#### [RECORDS FOR THE TASK]
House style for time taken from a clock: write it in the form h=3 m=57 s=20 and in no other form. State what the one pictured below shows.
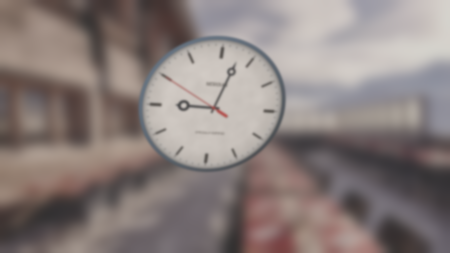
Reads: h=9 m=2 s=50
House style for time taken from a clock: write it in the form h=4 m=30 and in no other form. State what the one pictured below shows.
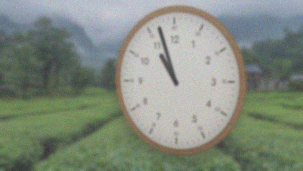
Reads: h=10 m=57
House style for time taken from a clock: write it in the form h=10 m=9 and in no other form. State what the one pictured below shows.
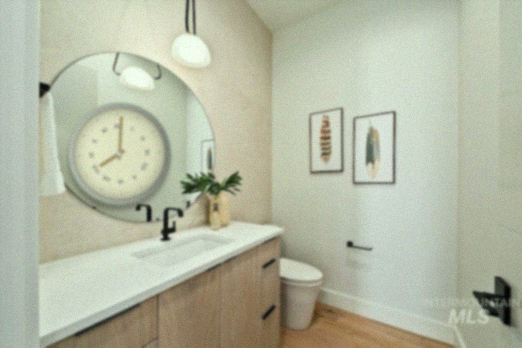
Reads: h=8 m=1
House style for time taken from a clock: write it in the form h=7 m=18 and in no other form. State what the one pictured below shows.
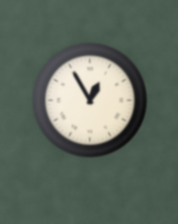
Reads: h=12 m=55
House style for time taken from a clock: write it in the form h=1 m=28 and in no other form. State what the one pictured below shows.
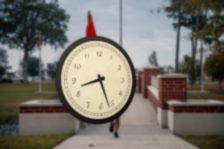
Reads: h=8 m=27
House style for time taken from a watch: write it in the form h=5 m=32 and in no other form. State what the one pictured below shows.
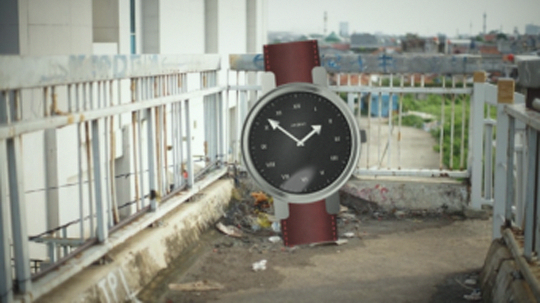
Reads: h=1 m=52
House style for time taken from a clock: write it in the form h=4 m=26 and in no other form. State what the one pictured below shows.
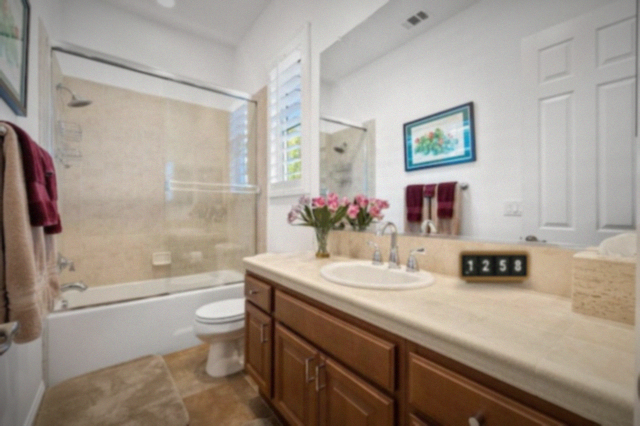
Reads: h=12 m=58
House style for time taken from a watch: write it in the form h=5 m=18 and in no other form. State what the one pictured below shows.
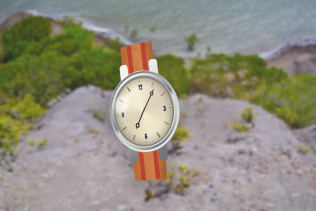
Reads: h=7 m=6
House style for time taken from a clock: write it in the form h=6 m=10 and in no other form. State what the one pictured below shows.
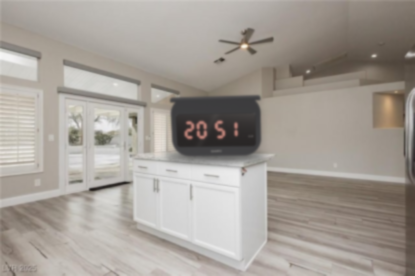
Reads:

#### [EXERCISE]
Rewrite every line of the entries above as a numbered list, skipping blank lines and leaving out the pictures.

#### [OUTPUT OF THE EXERCISE]
1. House style for time taken from a clock: write it in the form h=3 m=57 s=20 and in no other form. State what the one pictured below shows.
2. Reads: h=9 m=2 s=50
3. House style for time taken from a clock: write it in the form h=4 m=30 and in no other form. State what the one pictured below shows.
4. Reads: h=10 m=57
5. House style for time taken from a clock: write it in the form h=10 m=9 and in no other form. State what the one pictured below shows.
6. Reads: h=8 m=1
7. House style for time taken from a clock: write it in the form h=7 m=18 and in no other form. State what the one pictured below shows.
8. Reads: h=12 m=55
9. House style for time taken from a clock: write it in the form h=1 m=28 and in no other form. State what the one pictured below shows.
10. Reads: h=8 m=27
11. House style for time taken from a watch: write it in the form h=5 m=32 and in no other form. State what the one pictured below shows.
12. Reads: h=1 m=52
13. House style for time taken from a clock: write it in the form h=4 m=26 and in no other form. State what the one pictured below shows.
14. Reads: h=12 m=58
15. House style for time taken from a watch: write it in the form h=5 m=18 and in no other form. State what the one pictured below shows.
16. Reads: h=7 m=6
17. House style for time taken from a clock: write it in the form h=6 m=10 and in no other form. State what the one pictured below shows.
18. Reads:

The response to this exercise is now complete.